| |
Namste!
Czlowieku, toc to ja przciez tylko o muszce pisze,a tamtejsza brzana to opisywana przeze mnie Mahseer. Lowie ja na mokra muche i nimfe, a jak woda jest wysoka to na streamera. Generalna zasada, do ktorej zreszta doszedlem sam i jestem z tego dumny, to prowadzic muche powoli bez specjalnego szarpania i kombinacji /czyli odwrotnie niz np, lowienie pstragow na Sanie/. Dotyczy do zarowno mokrej jak i streamera. Na krotka nomfe lowic nie probowalem, ale Mahseer jest nieslychanie plochliwy i z ta metoda moze byc problem.
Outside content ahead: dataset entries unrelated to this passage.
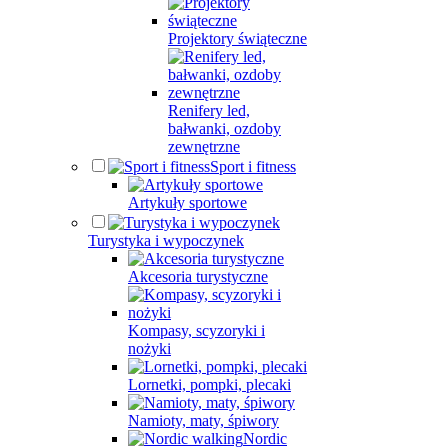
Projektory świąteczne
Renifery led,
bałwanki, ozdoby
zewnętrzne
Sport i fitness
Artykuły sportowe
Turystyka i wypoczynek
Akcesoria turystyczne
Kompasy, scyzoryki i
nożyki
Lornetki, pompki, plecaki
Namioty, maty, śpiwory
Nordic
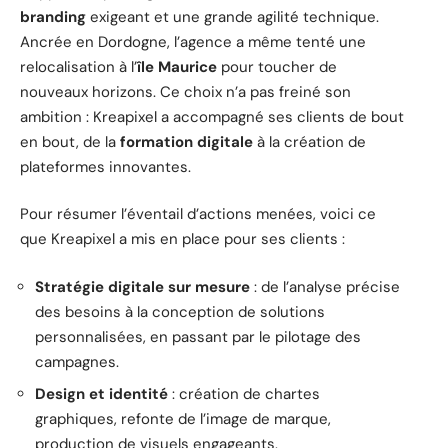
branding
exigeant et une grande agilité technique.
Ancrée en Dordogne, l’agence a même tenté une
relocalisation à l’
île Maurice
pour toucher de
nouveaux horizons. Ce choix n’a pas freiné son
ambition : Kreapixel a accompagné ses clients de bout
en bout, de la
formation digitale
à la création de
plateformes innovantes.
Pour résumer l’éventail d’actions menées, voici ce
que Kreapixel a mis en place pour ses clients :
Stratégie digitale sur mesure
: de l’analyse précise
des besoins à la conception de solutions
personnalisées, en passant par le pilotage des
campagnes.
Design et identité
: création de chartes
graphiques, refonte de l’image de marque,
production de visuels engageants.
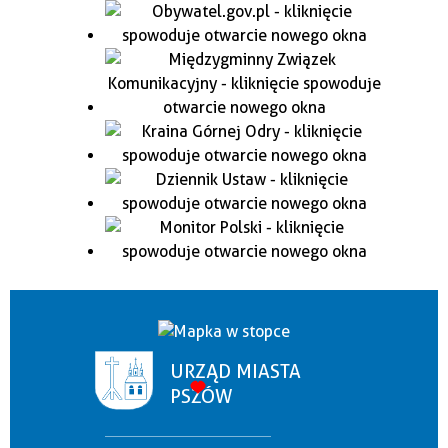
URZĄD MIASTA
PSZÓW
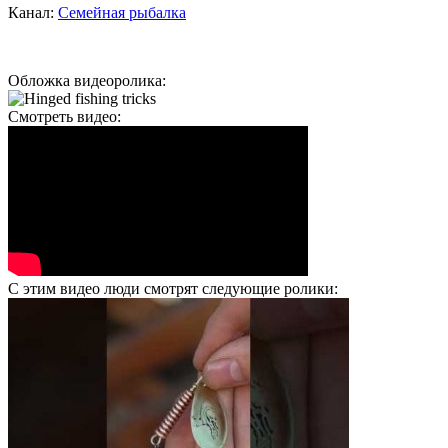
Канал:
Семейная рыбалка
Обложка видеоролика:
Смотреть видео:
С этим видео люди смотрят следующие ролики:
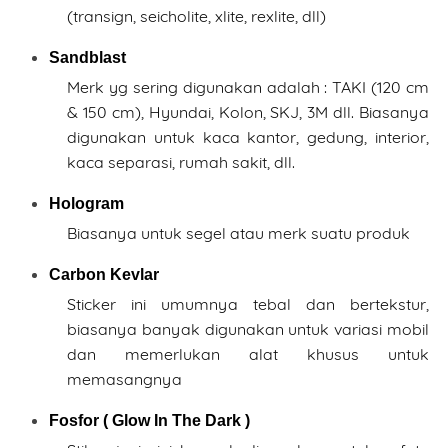
(transign, seicholite, xlite, rexlite, dll)
Date
Sandblast
Merk yg sering digunakan adalah : TAKI (120 cm
& 150 cm), Hyundai, Kolon, SKJ, 3M dll. Biasanya
Comment
digunakan untuk kaca kantor, gedung, interior,
kaca separasi, rumah sakit, dll.
Hologram
Biasanya untuk segel atau merk suatu produk
Order ini membutuhkan aplikasi whatsapp.
Carbon Kevlar
Sticker ini umumnya tebal dan bertekstur,
ORDER NOW
biasanya banyak digunakan untuk variasi mobil
dan memerlukan alat khusus untuk
memasangnya
Fosfor ( Glow In The Dark )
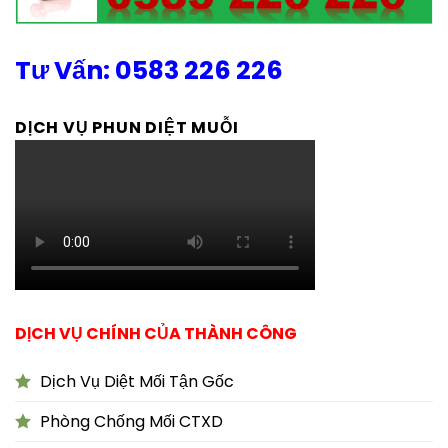
Tư Vấn: 0583 226 226
DỊCH VỤ PHUN DIỆT MUỖI
DỊCH VỤ CHÍNH CỦA THÀNH CÔNG
Dịch Vụ Diệt Mối Tận Gốc
Phòng Chống Mối CTXD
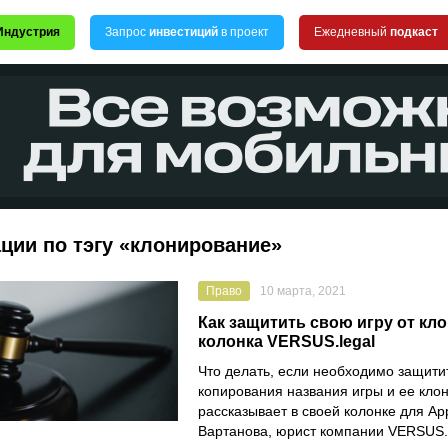
Индустрия
Запрос
инвестиций
в проект
Ежедневный
подкаст
ции по тэгу «клонирование»
Право
10 марта, 2021
Как защитить свою игру от к
колонка VERSUS.legal
Что делать, если необходимо защити
копирования названия игры и ее кло
рассказывает в своей колонке для Ap
Вартанова
, юрист компании
VERSUS.l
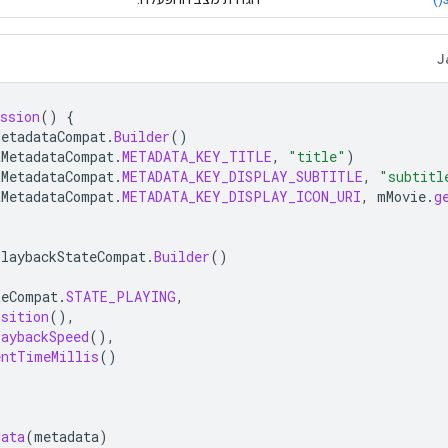
J
ssion
()
{
MetadataCompat
.
Builder
()
aMetadataCompat
.
METADATA_KEY_TITLE
,
"title"
)
aMetadataCompat
.
METADATA_KEY_DISPLAY_SUBTITLE
,
"subtitl
aMetadataCompat
.
METADATA_KEY_DISPLAY_ICON_URI
,
mMovie
.
g
PlaybackStateCompat
.
Builder
()
teCompat
.
STATE_PLAYING
,
osition
(),
laybackSpeed
(),
entTimeMillis
()
data
(
metadata
)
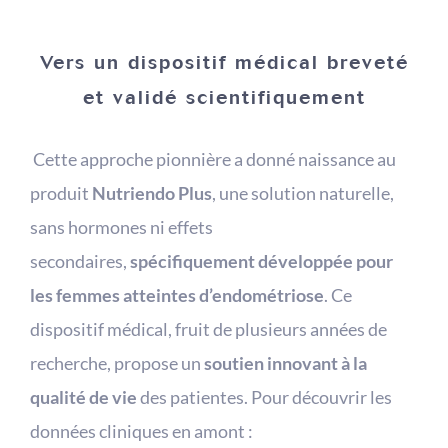
Vers un dispositif médical breveté
et validé scientifiquement
Cette approche pionnière a donné naissance au
produit
Nutriendo Plus
, une solution naturelle,
sans hormones ni effets
secondaires,
spécifiquement développée pour
les femmes atteintes d’endométriose
. Ce
dispositif médical, fruit de plusieurs années de
recherche, propose un
soutien innovant à la
qualité de vie
des patientes. Pour découvrir les
données cliniques en amont :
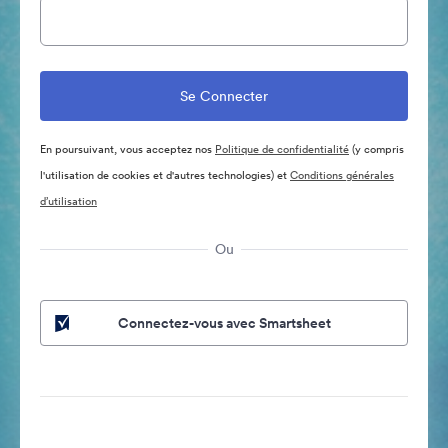
En poursuivant, vous acceptez nos
Politique de confidentialité
(y compris
l'utilisation de cookies et d'autres technologies) et
Conditions générales
d’utilisation
Ou
Connectez-vous avec Smartsheet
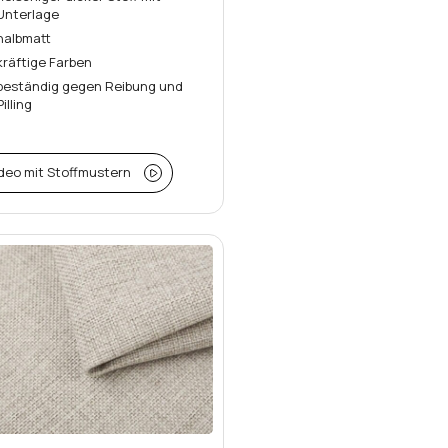
Unterlage
halbmatt
kräftige Farben
beständig gegen Reibung und
Pilling
deo mit Stoffmustern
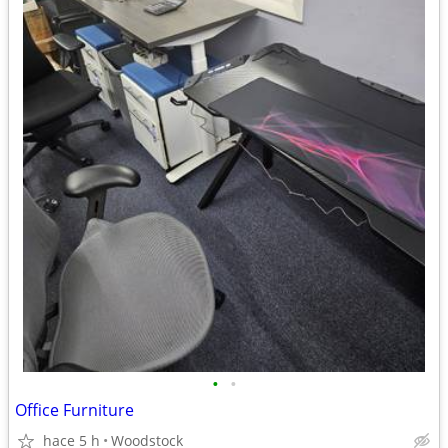
•
•
Office Furniture
hace 5 h
Woodstock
Ale bede probowal jak temp. wody /lowie bez butow/ na to pozwoli. Ile trupow zlowiles w Varanasi!?! Ciagle jestem pierwszy ktory lowil w Indiach na muche / z Polski, reszta sie nie liczy..., he, he, he.../. Jak masz jakies ciekawe informacje lub spostrzezenia ktore mi, polskiemu wygnancowi muszkarskiemu, moga pomoc, to bede wdzieczny. Ale ciagle podtrzymuje twirdzenie iz India jest muchowym Bullshit!